TASK TO COMPLETE:
Return, word for word, every line below from the one containing "genus: Salix" down to the one containing "collection date: 1925-12-07", including both of those lines.

MATERIAL FOR THIS EXERCISE:
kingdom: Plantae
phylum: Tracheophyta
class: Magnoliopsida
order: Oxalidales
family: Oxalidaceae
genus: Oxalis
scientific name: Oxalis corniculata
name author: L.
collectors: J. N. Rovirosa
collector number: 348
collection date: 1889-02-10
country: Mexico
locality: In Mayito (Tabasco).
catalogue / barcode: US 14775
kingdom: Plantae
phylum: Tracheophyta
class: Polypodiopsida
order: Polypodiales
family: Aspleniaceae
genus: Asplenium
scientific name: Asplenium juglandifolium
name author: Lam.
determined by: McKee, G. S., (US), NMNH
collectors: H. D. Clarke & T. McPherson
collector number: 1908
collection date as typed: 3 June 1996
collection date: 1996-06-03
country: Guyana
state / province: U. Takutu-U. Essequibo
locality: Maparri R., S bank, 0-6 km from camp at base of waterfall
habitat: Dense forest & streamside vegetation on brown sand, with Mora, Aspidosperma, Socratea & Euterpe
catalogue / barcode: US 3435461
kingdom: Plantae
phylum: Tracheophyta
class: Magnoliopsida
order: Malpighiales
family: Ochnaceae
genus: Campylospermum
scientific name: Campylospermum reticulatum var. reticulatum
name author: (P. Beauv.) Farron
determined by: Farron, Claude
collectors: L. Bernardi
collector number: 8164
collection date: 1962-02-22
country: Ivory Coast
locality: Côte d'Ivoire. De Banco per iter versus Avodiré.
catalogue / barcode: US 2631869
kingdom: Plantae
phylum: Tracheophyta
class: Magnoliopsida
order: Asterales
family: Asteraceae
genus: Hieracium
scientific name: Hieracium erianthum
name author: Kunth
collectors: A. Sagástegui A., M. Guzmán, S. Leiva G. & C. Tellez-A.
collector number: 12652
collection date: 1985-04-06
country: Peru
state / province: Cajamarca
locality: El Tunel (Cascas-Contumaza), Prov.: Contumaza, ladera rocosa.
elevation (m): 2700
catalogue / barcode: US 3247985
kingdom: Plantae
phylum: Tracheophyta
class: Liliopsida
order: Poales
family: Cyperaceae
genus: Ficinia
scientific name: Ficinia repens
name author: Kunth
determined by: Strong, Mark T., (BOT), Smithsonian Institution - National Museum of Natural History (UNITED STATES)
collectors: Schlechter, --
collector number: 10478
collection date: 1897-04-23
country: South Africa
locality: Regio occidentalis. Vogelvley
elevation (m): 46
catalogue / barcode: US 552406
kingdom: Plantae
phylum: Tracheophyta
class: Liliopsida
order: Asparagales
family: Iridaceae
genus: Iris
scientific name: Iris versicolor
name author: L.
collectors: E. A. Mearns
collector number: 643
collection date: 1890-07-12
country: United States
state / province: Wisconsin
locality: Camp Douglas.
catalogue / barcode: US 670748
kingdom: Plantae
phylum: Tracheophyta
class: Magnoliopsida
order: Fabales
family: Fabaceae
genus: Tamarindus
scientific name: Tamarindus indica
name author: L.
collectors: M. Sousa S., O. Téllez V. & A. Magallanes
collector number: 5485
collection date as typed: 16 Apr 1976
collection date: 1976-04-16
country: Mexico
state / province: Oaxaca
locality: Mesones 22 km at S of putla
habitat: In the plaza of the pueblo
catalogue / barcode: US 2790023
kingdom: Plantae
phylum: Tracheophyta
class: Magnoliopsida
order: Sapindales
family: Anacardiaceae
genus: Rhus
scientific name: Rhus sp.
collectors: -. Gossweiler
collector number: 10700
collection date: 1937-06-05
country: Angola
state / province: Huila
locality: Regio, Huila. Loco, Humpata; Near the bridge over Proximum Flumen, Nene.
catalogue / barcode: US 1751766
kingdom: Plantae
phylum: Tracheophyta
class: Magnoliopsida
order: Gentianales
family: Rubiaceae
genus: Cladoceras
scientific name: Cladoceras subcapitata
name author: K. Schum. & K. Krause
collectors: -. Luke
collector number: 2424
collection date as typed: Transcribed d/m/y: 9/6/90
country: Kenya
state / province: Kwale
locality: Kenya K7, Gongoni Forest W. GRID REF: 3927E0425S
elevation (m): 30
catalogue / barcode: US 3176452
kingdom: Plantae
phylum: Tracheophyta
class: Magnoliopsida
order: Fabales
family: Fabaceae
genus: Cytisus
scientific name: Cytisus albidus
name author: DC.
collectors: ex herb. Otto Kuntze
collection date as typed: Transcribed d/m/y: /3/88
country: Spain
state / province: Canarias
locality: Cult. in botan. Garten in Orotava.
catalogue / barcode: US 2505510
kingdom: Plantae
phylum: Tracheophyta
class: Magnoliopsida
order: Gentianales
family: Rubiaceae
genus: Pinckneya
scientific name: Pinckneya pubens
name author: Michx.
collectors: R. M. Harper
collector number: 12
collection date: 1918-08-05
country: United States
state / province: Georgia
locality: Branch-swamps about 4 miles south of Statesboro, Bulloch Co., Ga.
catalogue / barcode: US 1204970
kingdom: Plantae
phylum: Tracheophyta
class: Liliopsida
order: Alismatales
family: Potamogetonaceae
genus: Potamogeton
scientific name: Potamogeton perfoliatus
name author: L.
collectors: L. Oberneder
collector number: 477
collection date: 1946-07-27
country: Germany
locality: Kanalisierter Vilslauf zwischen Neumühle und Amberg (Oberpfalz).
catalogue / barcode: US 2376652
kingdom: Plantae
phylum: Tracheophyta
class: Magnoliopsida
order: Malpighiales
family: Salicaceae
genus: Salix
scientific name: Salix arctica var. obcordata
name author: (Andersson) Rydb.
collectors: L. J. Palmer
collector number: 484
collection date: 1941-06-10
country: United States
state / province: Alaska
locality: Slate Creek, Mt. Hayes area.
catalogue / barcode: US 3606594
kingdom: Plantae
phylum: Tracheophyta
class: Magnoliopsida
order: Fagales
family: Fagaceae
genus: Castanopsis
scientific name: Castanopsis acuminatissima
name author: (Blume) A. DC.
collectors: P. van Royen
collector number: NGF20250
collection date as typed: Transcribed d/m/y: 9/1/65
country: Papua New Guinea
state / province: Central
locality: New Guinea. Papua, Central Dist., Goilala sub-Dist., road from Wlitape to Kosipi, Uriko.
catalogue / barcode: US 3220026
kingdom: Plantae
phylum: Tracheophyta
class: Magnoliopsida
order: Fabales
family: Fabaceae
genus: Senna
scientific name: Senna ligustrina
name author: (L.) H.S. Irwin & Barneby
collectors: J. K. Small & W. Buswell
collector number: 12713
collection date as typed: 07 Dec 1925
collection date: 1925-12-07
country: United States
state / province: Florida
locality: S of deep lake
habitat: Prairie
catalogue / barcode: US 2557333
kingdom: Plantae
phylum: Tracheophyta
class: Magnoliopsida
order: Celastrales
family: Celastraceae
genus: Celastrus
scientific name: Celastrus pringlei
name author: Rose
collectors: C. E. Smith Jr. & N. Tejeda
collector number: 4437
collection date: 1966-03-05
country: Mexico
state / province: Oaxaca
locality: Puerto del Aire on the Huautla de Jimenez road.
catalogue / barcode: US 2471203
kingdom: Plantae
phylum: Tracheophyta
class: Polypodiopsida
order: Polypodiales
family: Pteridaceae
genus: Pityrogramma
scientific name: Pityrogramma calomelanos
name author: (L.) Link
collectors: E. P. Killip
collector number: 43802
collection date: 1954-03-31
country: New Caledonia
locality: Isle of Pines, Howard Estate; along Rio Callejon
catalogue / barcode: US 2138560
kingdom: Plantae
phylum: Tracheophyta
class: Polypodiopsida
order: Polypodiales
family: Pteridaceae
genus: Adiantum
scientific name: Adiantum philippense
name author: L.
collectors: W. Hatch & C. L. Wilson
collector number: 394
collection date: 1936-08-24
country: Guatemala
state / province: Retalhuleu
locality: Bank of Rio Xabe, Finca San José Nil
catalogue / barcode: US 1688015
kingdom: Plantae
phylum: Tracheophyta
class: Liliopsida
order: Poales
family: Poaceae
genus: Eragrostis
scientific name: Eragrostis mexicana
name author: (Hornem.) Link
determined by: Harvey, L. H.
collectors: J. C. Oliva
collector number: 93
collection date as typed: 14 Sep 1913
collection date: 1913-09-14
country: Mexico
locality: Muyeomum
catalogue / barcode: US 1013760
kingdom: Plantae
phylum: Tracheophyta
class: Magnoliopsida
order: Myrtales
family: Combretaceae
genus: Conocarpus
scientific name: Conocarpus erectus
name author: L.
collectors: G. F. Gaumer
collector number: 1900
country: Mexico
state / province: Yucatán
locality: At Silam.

RESPONSE:
genus: Salix
scientific name: Salix arctica var. obcordata
name author: (Andersson) Rydb.
collectors: L. J. Palmer
collector number: 484
collection date: 1941-06-10
country: United States
state / province: Alaska
locality: Slate Creek, Mt. Hayes area.
catalogue / barcode: US 3606594
kingdom: Plantae
phylum: Tracheophyta
class: Magnoliopsida
order: Fagales
family: Fagaceae
genus: Castanopsis
scientific name: Castanopsis acuminatissima
name author: (Blume) A. DC.
collectors: P. van Royen
collector number: NGF20250
collection date as typed: Transcribed d/m/y: 9/1/65
country: Papua New Guinea
state / province: Central
locality: New Guinea. Papua, Central Dist., Goilala sub-Dist., road from Wlitape to Kosipi, Uriko.
catalogue / barcode: US 3220026
kingdom: Plantae
phylum: Tracheophyta
class: Magnoliopsida
order: Fabales
family: Fabaceae
genus: Senna
scientific name: Senna ligustrina
name author: (L.) H.S. Irwin & Barneby
collectors: J. K. Small & W. Buswell
collector number: 12713
collection date as typed: 07 Dec 1925
collection date: 1925-12-07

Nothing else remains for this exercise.